[Saved entries]
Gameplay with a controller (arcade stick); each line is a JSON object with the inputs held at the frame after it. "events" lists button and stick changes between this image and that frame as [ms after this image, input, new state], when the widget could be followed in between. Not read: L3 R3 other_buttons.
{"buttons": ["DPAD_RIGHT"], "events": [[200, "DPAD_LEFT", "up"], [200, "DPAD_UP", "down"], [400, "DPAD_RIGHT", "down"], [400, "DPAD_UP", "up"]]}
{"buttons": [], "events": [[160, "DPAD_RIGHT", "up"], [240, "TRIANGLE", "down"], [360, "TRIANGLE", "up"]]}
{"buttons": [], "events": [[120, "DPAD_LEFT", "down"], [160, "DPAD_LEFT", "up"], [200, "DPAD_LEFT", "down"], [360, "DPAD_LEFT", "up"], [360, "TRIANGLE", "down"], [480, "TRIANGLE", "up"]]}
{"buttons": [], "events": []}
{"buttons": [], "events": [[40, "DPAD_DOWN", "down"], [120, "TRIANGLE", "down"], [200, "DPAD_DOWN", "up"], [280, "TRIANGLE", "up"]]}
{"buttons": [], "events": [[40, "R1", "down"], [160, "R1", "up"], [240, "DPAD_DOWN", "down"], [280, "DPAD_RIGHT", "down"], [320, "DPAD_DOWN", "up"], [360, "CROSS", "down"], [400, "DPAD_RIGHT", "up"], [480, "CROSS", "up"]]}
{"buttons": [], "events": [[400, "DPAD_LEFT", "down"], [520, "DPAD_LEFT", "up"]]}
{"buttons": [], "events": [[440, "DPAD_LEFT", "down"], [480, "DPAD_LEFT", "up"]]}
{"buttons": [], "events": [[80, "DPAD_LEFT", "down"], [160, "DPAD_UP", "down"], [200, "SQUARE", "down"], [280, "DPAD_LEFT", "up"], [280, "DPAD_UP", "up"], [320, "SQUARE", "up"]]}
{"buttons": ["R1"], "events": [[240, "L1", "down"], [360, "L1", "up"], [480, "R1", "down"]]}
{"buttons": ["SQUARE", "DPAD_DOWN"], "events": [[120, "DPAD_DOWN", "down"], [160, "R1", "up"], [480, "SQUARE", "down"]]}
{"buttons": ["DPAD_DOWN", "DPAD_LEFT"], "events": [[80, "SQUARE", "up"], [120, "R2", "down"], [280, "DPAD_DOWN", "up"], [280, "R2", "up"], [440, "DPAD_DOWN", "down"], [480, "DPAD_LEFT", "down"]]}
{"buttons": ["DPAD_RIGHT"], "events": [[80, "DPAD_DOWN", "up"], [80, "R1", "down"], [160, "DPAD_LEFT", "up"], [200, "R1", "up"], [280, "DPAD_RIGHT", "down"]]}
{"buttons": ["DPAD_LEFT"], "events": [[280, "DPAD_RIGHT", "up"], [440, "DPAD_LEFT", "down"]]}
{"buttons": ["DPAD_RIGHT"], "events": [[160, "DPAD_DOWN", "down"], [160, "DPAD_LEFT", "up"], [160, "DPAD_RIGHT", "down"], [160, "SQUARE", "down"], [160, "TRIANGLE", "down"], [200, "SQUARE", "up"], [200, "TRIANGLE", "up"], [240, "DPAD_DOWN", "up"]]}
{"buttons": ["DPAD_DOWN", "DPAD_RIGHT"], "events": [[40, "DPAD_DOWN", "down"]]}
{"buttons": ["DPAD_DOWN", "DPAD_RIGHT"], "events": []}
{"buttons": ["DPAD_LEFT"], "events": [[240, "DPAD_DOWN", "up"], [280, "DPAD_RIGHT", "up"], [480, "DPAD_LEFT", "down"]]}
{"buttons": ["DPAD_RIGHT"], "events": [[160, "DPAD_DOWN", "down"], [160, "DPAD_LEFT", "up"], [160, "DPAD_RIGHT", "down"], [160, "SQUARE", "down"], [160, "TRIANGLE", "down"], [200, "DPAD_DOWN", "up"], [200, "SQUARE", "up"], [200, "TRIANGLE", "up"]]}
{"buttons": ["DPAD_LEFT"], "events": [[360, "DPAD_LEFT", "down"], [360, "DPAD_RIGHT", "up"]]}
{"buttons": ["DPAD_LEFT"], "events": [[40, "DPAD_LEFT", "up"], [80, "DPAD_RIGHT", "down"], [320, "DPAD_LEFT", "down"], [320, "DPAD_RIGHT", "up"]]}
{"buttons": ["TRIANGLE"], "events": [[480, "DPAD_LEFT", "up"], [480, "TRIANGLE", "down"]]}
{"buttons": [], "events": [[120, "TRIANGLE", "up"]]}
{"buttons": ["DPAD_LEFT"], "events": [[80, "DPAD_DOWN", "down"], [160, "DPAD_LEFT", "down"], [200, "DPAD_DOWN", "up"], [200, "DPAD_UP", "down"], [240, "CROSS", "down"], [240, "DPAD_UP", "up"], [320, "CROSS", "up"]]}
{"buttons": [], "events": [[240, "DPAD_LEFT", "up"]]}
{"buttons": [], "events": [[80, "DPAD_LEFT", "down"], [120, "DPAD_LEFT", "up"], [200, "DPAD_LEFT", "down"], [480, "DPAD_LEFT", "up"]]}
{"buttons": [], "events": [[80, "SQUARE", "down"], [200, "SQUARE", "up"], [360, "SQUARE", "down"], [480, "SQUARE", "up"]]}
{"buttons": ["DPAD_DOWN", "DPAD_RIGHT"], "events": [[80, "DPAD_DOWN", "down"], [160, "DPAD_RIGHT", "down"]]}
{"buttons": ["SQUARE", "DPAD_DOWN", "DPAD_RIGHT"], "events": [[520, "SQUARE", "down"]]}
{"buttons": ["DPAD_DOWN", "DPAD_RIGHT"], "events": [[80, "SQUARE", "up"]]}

**Work required:**
Copy each line in the entries above where the word "CROSS" shows up.

**Solution for this task:**
{"buttons": [], "events": [[40, "R1", "down"], [160, "R1", "up"], [240, "DPAD_DOWN", "down"], [280, "DPAD_RIGHT", "down"], [320, "DPAD_DOWN", "up"], [360, "CROSS", "down"], [400, "DPAD_RIGHT", "up"], [480, "CROSS", "up"]]}
{"buttons": ["DPAD_LEFT"], "events": [[80, "DPAD_DOWN", "down"], [160, "DPAD_LEFT", "down"], [200, "DPAD_DOWN", "up"], [200, "DPAD_UP", "down"], [240, "CROSS", "down"], [240, "DPAD_UP", "up"], [320, "CROSS", "up"]]}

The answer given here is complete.